【深セン発】中国の大手スマートフォンメーカーOPPOが、日本市場に正式参入し、7月で半年を迎えた。同社の海外事業を統括する呉強バイスプレジデントが、本拠地の中国広東省深セン市でBCNのインタビューに応じ、日本市場で「成功を勝ち取りたい」と意気込みを語った。今年の後半には、日本向け仕様の新製品を投入する考えも示した。(上海支局 齋藤秀平)

呉強バイスプレジデント

世界の市場で勝負するために


――まずはOPPOの強みについて教えてください。

 われわれは、全ての若者に好かれることを目標にしている。機能面でとくに力を入れているのはカメラ関係で、今までにないような新しいアイデアを次々に出している。中国では、カメラだけで1500以上の特許を取得している。最近ではスマートフォンで5倍の光学ズームの技術を実現した。日本では横浜市に研究所を設立し、専門的な研究開発を進めているところだ。

――新興国市場に強いOPPOが日本市場に参入したのはなぜですか。

 日本の市場に参入した理由は大きく二つある。一つは人口だ。スマートフォンの市場は、人口と大きな関係がある。日本の人口は約1億3000万人で、われわれにとってこの数は魅力だと感じた。そしてもう一つは、日本は電子製品の分野で世界的に有名なブランドがたくさんあり、製品に対する消費者の要求が高い。日本の消費者とやりとりすることで、われわれも製品に対する知識や理解を高められると考えた。日本の市場に参入することは、世界の市場で勝負するために非常に重要なのだ。

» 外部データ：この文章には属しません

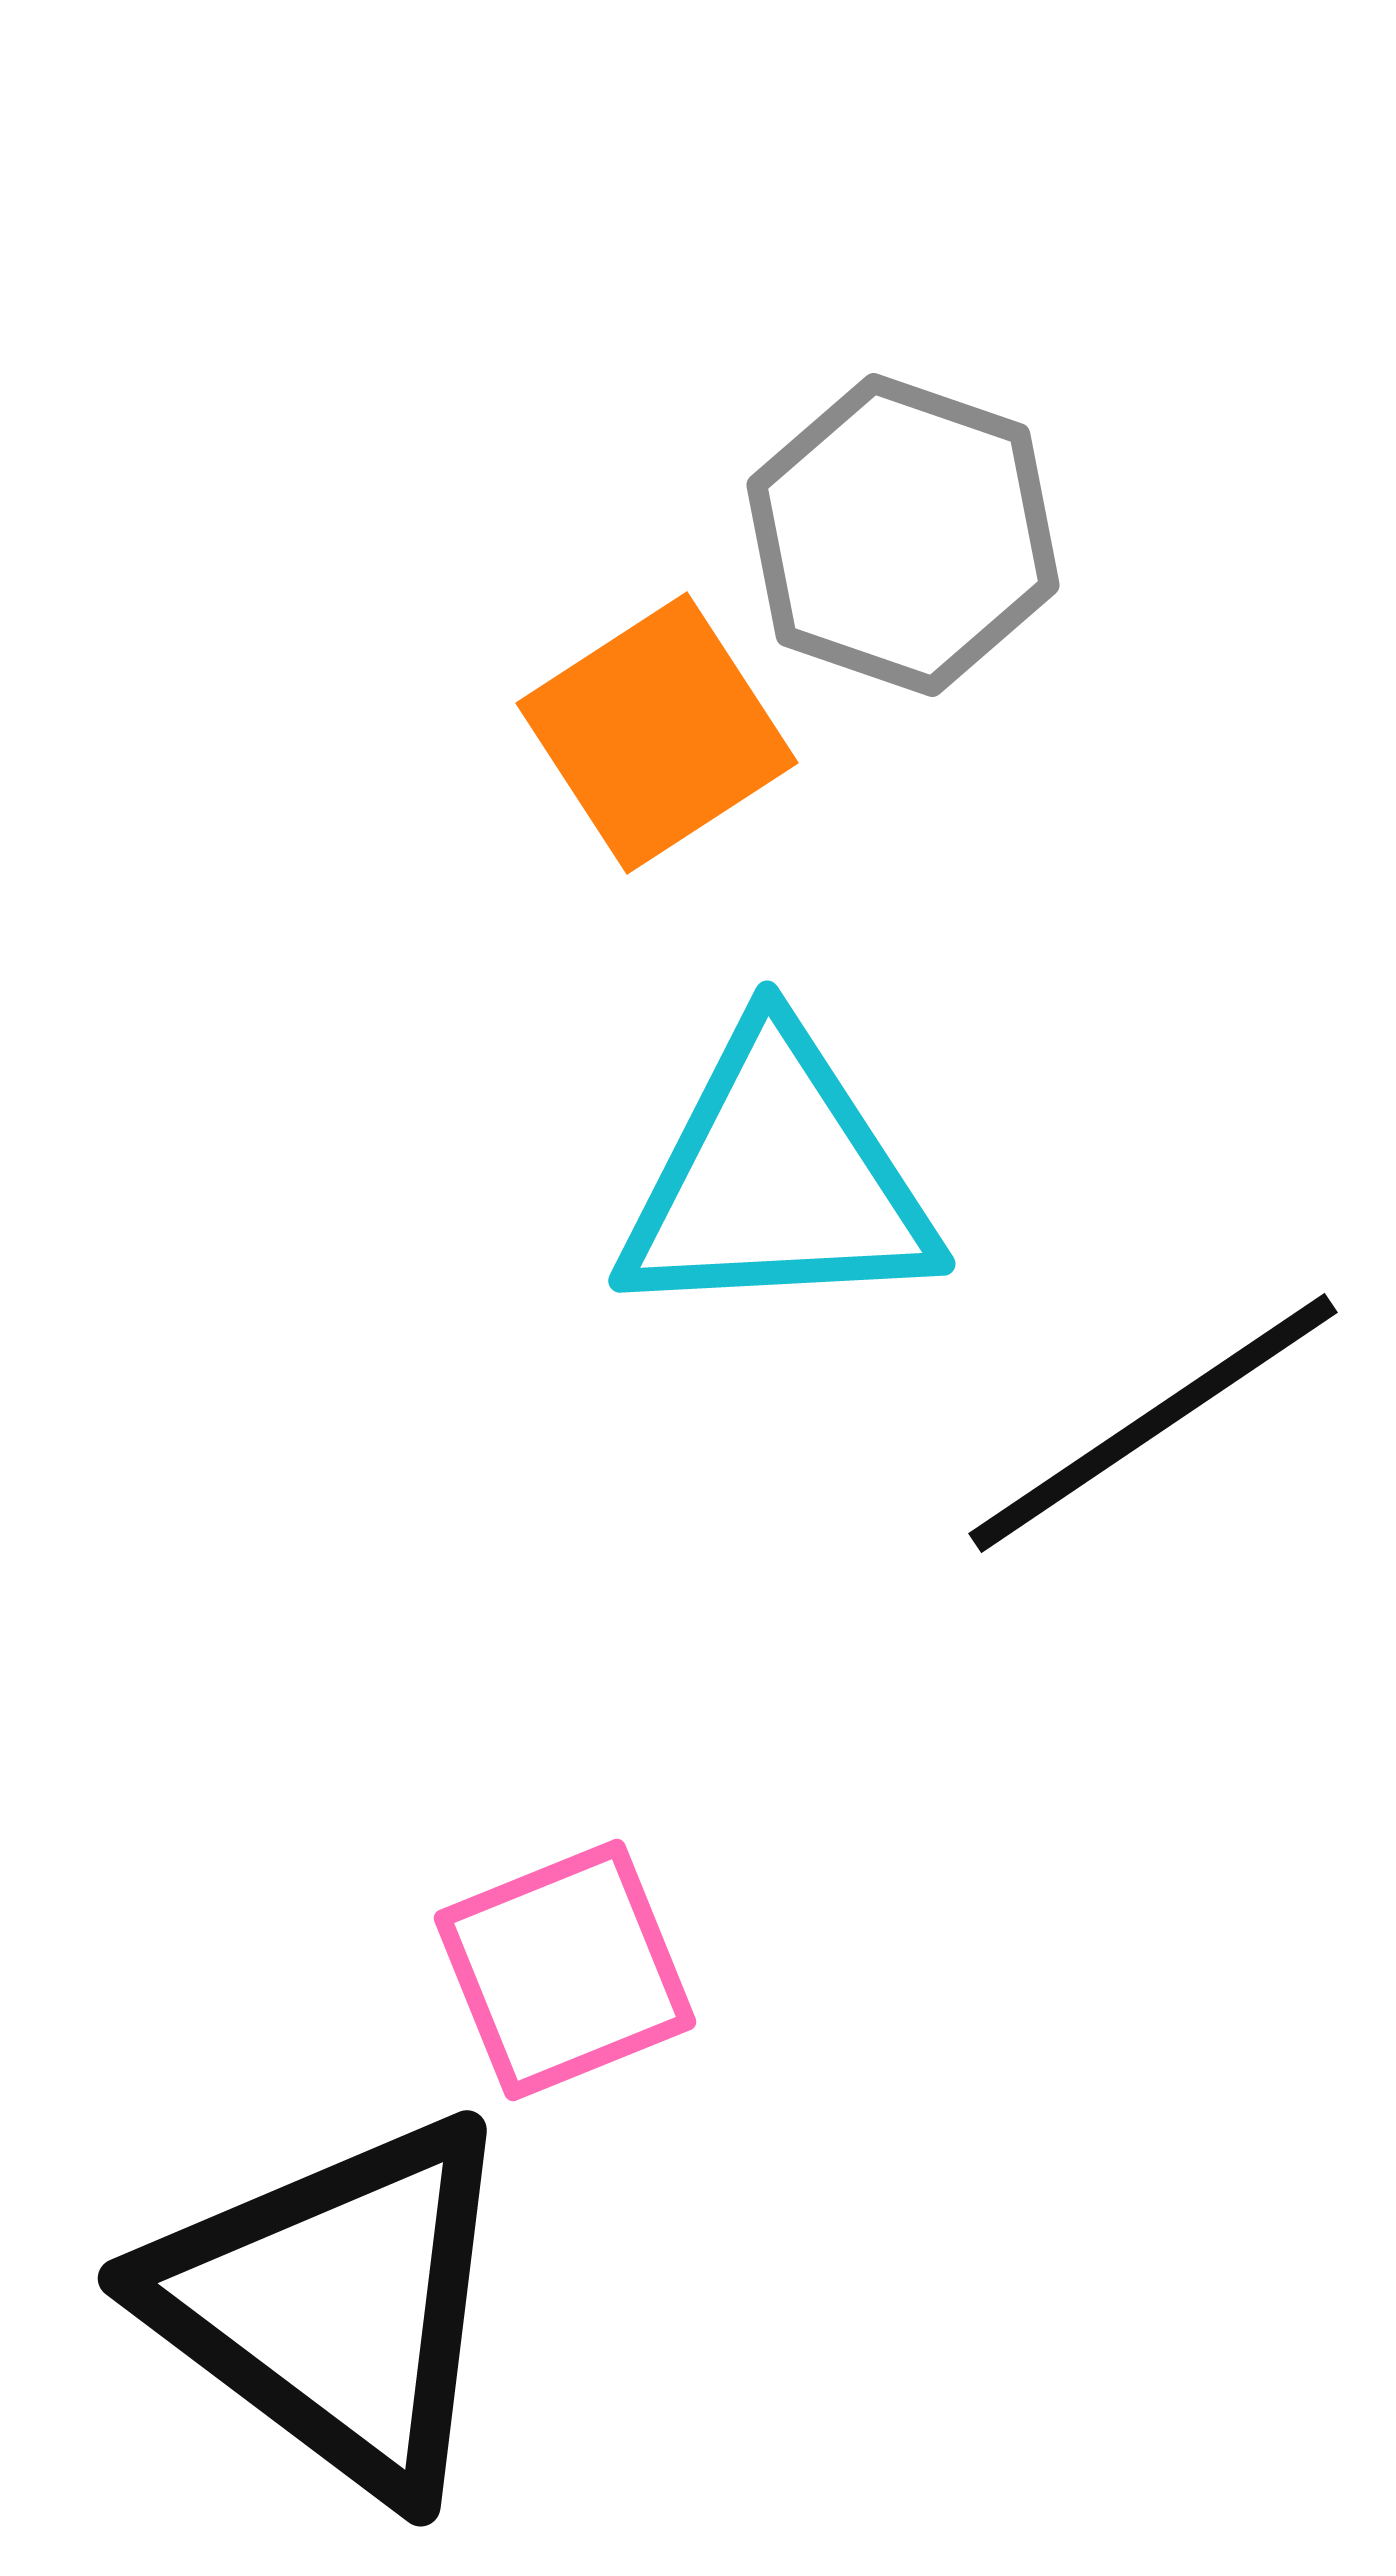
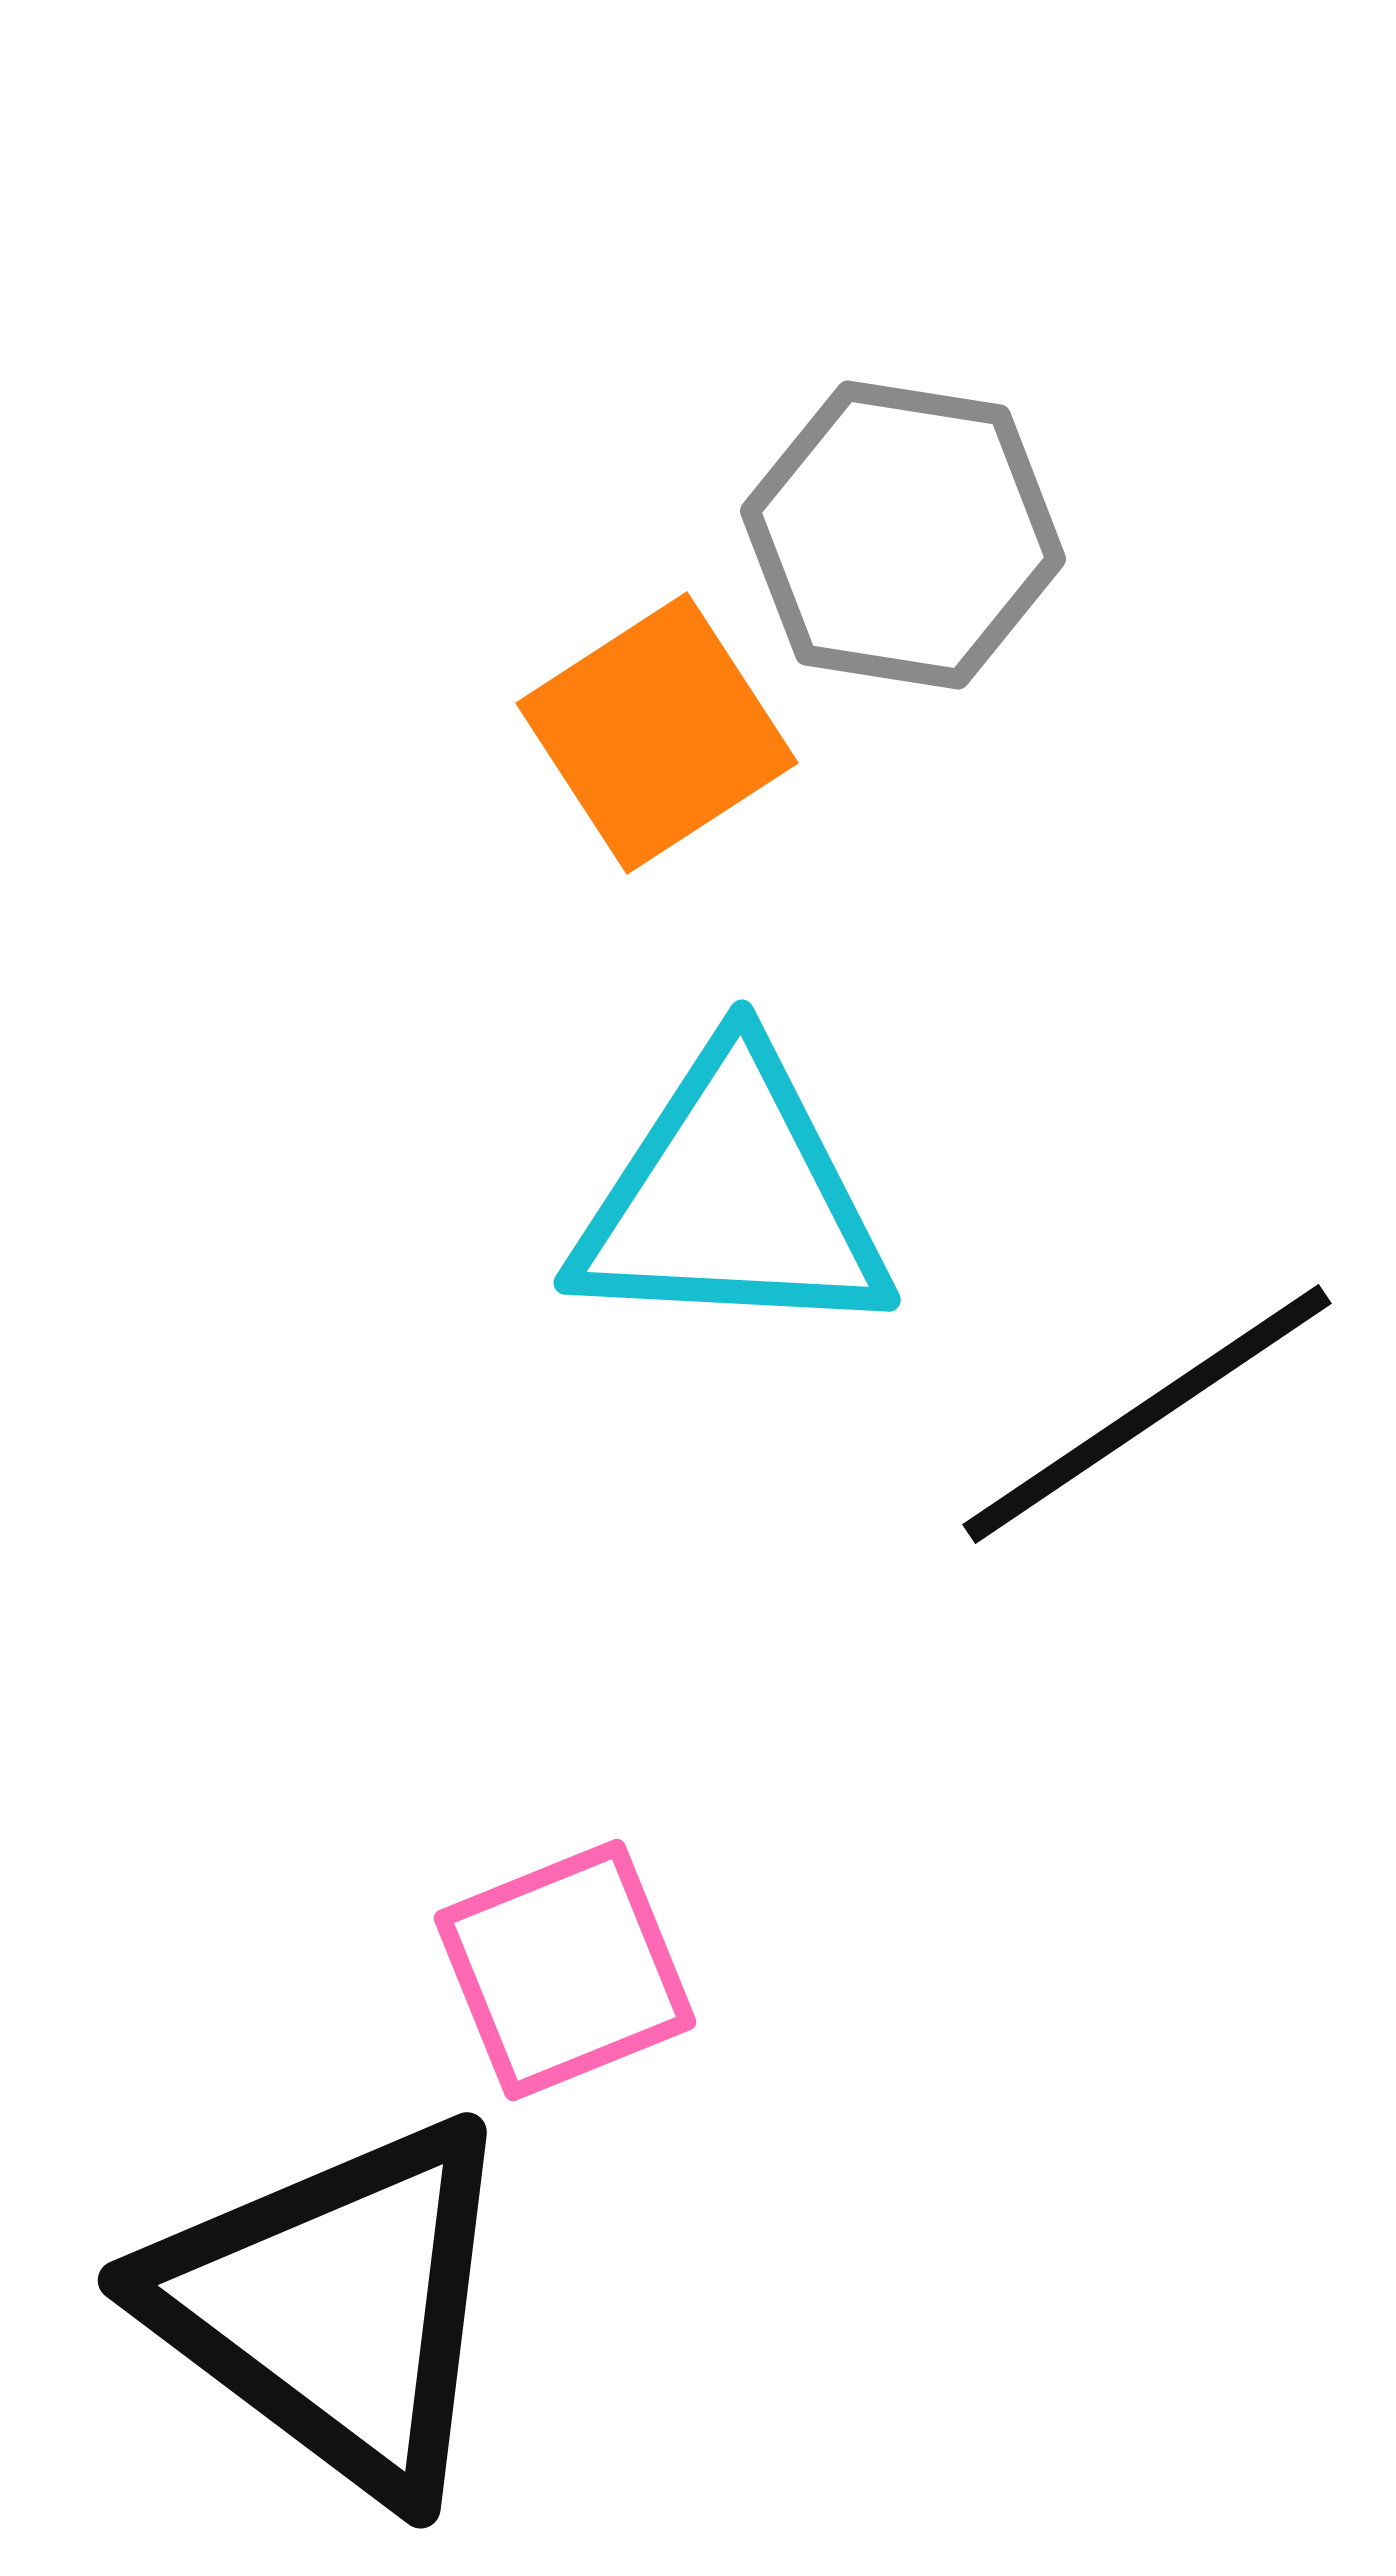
gray hexagon: rotated 10 degrees counterclockwise
cyan triangle: moved 45 px left, 19 px down; rotated 6 degrees clockwise
black line: moved 6 px left, 9 px up
black triangle: moved 2 px down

――この半年の日本での事業について、どのような印象をもっていますか。
 
日本市場について語る呉バイスプレジデント

 われわれは、他社に比べて日本の市場に入るのが遅かった。参入前から困難は想定しており、これまで半年の事業はおおむね想定通りになっている。われわれの製品は、デザインも、性能も、ソフトウェアも、使っている部品も、業界トップクラスだと自負している。ゆっくりではあるが、日本の市場で成功を勝ち取ることをしっかりと考えている。

ブランドの価値を高める

――日本の市場で成功するために、どのような戦略を描いていますか。

 日本の市場が、世界の市場と異なることはよく理解している。われわれは、中国や東南アジアなどの各国で、現地の状況を考えながら製品を開発している。日本市場では、防水やNFCの機能をもった製品開発を検討しており、2018年の後半に新製品の投入を予定している。ランクとしては中位クラスで、現在、日本で販売している機種より少し価格の安い製品を想定している。日本の消費者にとっては、ブランドが非常に大事なので、OPPOブランドの価値を高めることを目標にしている。

――日本では、家電量販店やインターネット通販を販路としていますが、これについてはどのように考えていますか。

 他国の市場では、販売先はたくさんある。例えばインターネットでの販売。中国では、インターネット通販が25%を占めている。一方で、日本の市場は、通信キャリアが大きな力をもっているので、他国とは状況が違うが、日本でも今後、販売ルートは増やしていきたいと思っている。

――最後に、今後の成長の見通しを教えてください。

 過去数年で、われわれは大きく成長した。とくに中国では、通信方式が3Gから4Gが主流になるところで、流れをつかむことができた。これから数年で5Gが実用化されるとみられているが、今のユーザーは4Gに満足している。そのため、5G対応機種が爆発的に売れるとは考えていない。これまでのような急激に成長をするというよりも、時間をかけてゆっくり成長するかたちになっていくだろう。